Diesmal habe ich aber so ein Gefühl, dass die kommunale Einkommensteuer durchaus Wirklichkeit werden könnte. Denn die Gemeinden wurden ja finanziell ziemlich vom Bund ausgeblutet bei gleichzeitiger Lastenverschiebung zu ihren Ungunsten. Und da muss sicher etwas getan werden.

Also gehe ich mal davon aus, dass der Vorschlag von Schäuble ernst genommen werden muss und denk mal ein wenig darüber nach.

Ich versuche, an die Sache positiv heranzugehen. Der Vorschlag klingt zuerst ja mal ganz gut, so ein wenig nach einem Schweizer Modell. Die Gemeinden können ihre Einnahmen selbst bestimmen, die Bürger können direkt auf die Steuerpolitik ihrer Kommune reagieren. Dezentralisierung und Subsidiarität finde ich sowieso nicht schlecht.

Dann kommen mir aber die ersten Bedenken. Das Steuermodell der Schweiz ist grundverschieden vom deutschen, irgendwie passt der Vorschlag nicht so Recht ins deutsche Steuerrecht. Ich denke weiter nach.

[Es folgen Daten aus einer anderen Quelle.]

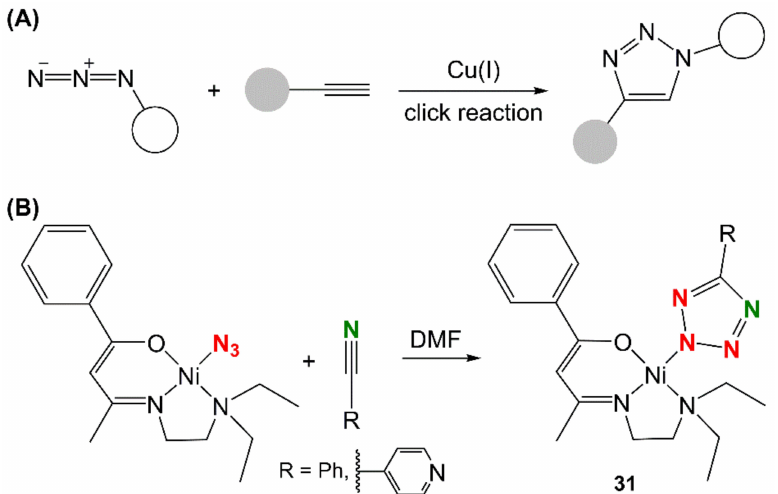
Figure 10. ( A ) The traditional copper-catalyzed azide–alkyne cycloaddition and ( B ) the general scheme of synthesis of nickel tetrazolato complexes adapted from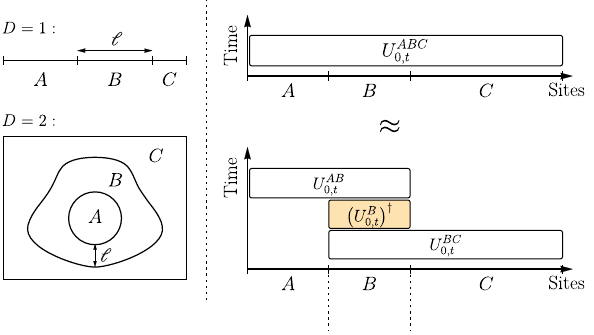
FIG. 1. A demonstration of the unitary decomposition in Lemma 1. (a) The three disjoint regions A , B , C in D ¼ 1 and D ¼ 2 dimensions with A convex and compact. (b) Lemma 1 allows the evolution of the whole system to be approximated by a series of three evolutions of subsystems. The horizontal axis lists the sites in each of the three sets A , B , C (not necessarily according to their geometrical arrangement, particularly in higher dimensions). Each box is an evolution for time t of a Hamiltonian supported on the sites the box covers. These evolutions can be forward (white fill) or backward (orange fill, with dagger) in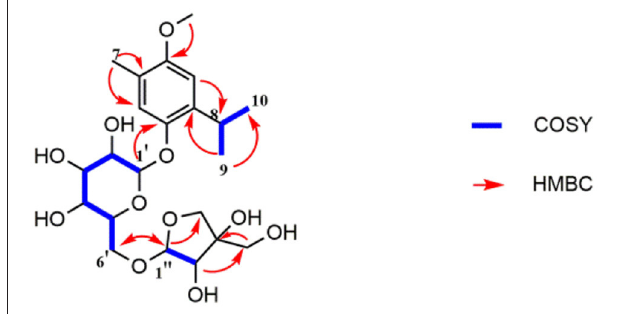
FIGURE 2 | Key 1 H- 1 H COSY and HMBC correlations of compound 1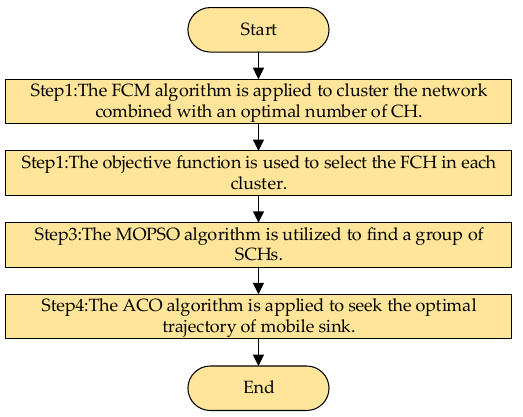
Figure 3. The schematic diagram of the proposed approach.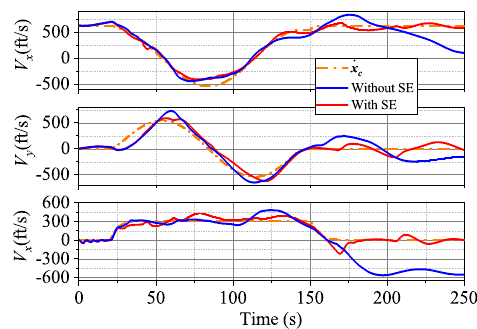
Figure 17. Results for V x , V y and V z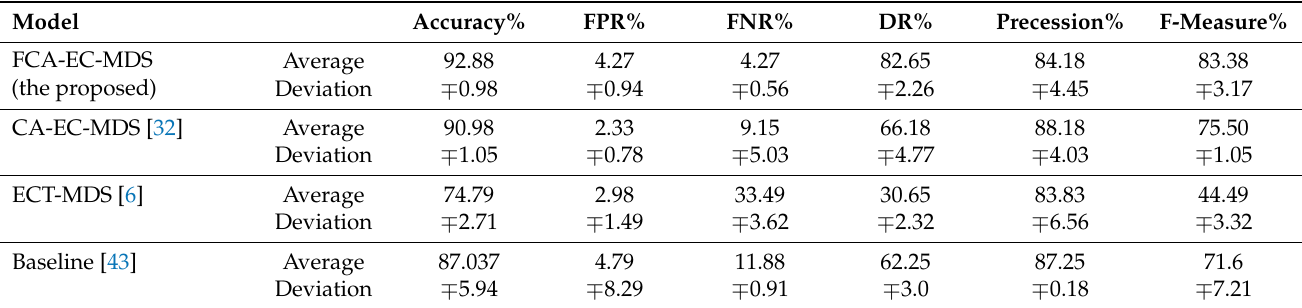
Table 3. Results of performance evaluation.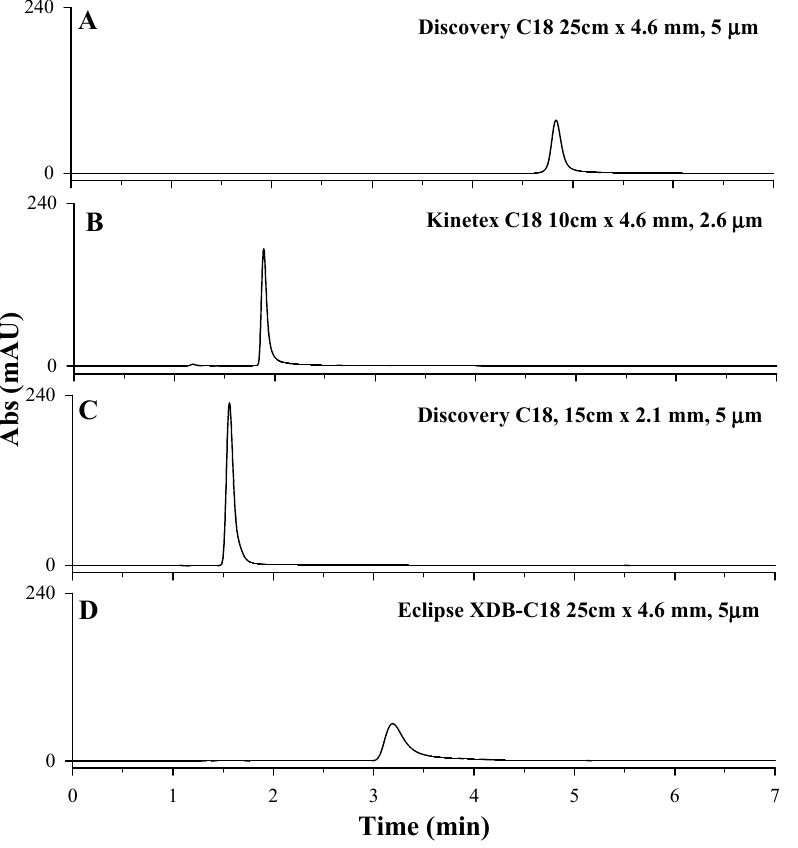
Figure 3. HPLC-UV chromatographic profiles obtained during the optimization of stationary phase: ( A ) Discovery C 18 column, 250 × 4.6 mm, 5 µm; ( B ) Kinetex C 18 column, 100 × 4.6 mm, 2.6 µm particle size; ( C ) Discovery C 18 column, 150 × 2.1 mm, 5 µm; ( D ) Agilent ZORBAX Eclipse XDB C 18 column, 250 × 4.6 mm, 5 µm. An LD standard solution at 50 mg/L solubilized in HCl 0.1 M, 97% acetic acid 0.2% v / v , and 3% methanol as mobile phase, under isocratic conditions depending on the tested C 18 column (1 mL/min for Discovery C18 column, 0.8 mL/min for Kinetex C18 column and Agilent ZORBAX Eclipse XDB, 0.5 mL/min for Discovery Supelco C18 column.), injection volume of 20 µL and λ max set of 280 nm, were used.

Wollte die Koalition das Steuersystem nicht einfacher gestalten? Jetzt würde es aber eine Steuer mehr geben. Das erscheint mir nicht als Vereinfachung. Zwei Einkommenssteuern brauchen sicher mehr Administration und mehr Software. Entweder neue dezentrale Systeme – oder zentrale aber mandantenfähige Systeme. Das ist meistens ziemlich aufwendig.

Und wie wird mit dem vielen „Kleingedruckten“ in unserem Steuerrecht umgegangen. Wo kann man z.B. die Pendlerpauschale absetzen? Beim Bund oder bei der Kommune? Oder die Aufwände für vermietetes Eigentum?

Und wie geht man mit den Tricksern um, die einen doppelten Wohnsitz haben? Als zynischer Lösungsvorschlag fällt mir da nur eine permanente Überwachung der Bürger per GPS ein. Vielleicht hilft ja Google?

Und droht da nicht wieder ein Wettlauf zwischen den Kommunen – ähnlich wie bei der Gewerbesteuer. Welche man übrigens nicht zuletzt aus diesen Gründen abschaffen wollte. So ein „Superreicher“, der ein paar Millionen im Jahr verdient, bringt bei 2% Gemeindesteuer mehr als 100 normale Steuerzahler bei 20%. Und

Habe heute aber auch schon gelesen, dass man eine solche Steuer dann auf Kreisebene regulieren müsste. Wahrscheinlich mit Antrags- und Genehmigungsverfahren. Also wieder mal noch mehr Bürokratie. Oder gleich Länder weit. In Bayern wegen der hohen Lebensqualität ein paar Punkte mehr als in Mecklenburg-Vorpommern, oder auch ein paar weniger, weil man ja die reichen Bürger hier haben will?

Steuerpolitik ist ja immer auch „Steuerpolitik“. Oft erreicht man das Gegenteil von dem, was man beabsichtigt hat. Die Folgen sind schwer abzuschätzen. Zu den möglichen Folgen fällt mir ein:

  • Die Zersiedelung nimmt zu?
  • Menschen mit niedrigen Einkommen ziehen in die Städte?
  • Menschen mit hohem Einkommen ziehen noch mehr in die „Speckgürtel“?
  • Reiche Gemeinden werden reicher, arme ärmer?

Jetzt haben wir zwei Möglichkeiten.

Entweder die neue zweite Einkommenssteuer kommt.

Dann ärgere ich mich, denn das ist alles andere als eine Steuerreform im Sinne von Erhöhung von Steuergerechtigkeit und Vereinfachung. Sondern eine verkappte Steuererhöhung, die zudem wieder die Menschen bevorzugt, die in der Lage sind und dazu neigen, ihre Steuern (und auch den Rest) maximal zu optimieren.

Oder sie kommt nicht.

Dann ärgere ich mich, mit welcher Leichtfertigkeit so unausgegorene Vorschläge auch zu so wichtigen Themen immer wieder vorgeschlagen werden. In diesem Fall dann ja nicht einmal von irgendeinem Politiker, der dumm daher schwätzt, sondern vom für die Steuer verantwortlichen Finanzminister persönlich.

Als einziger Trost bleibt mir:

🙂 Ganz gleich ob Politblase oder realer Vorschlag, ich habe zumindest meine „grauen Zellen“ mit dem Thema beschäftigt.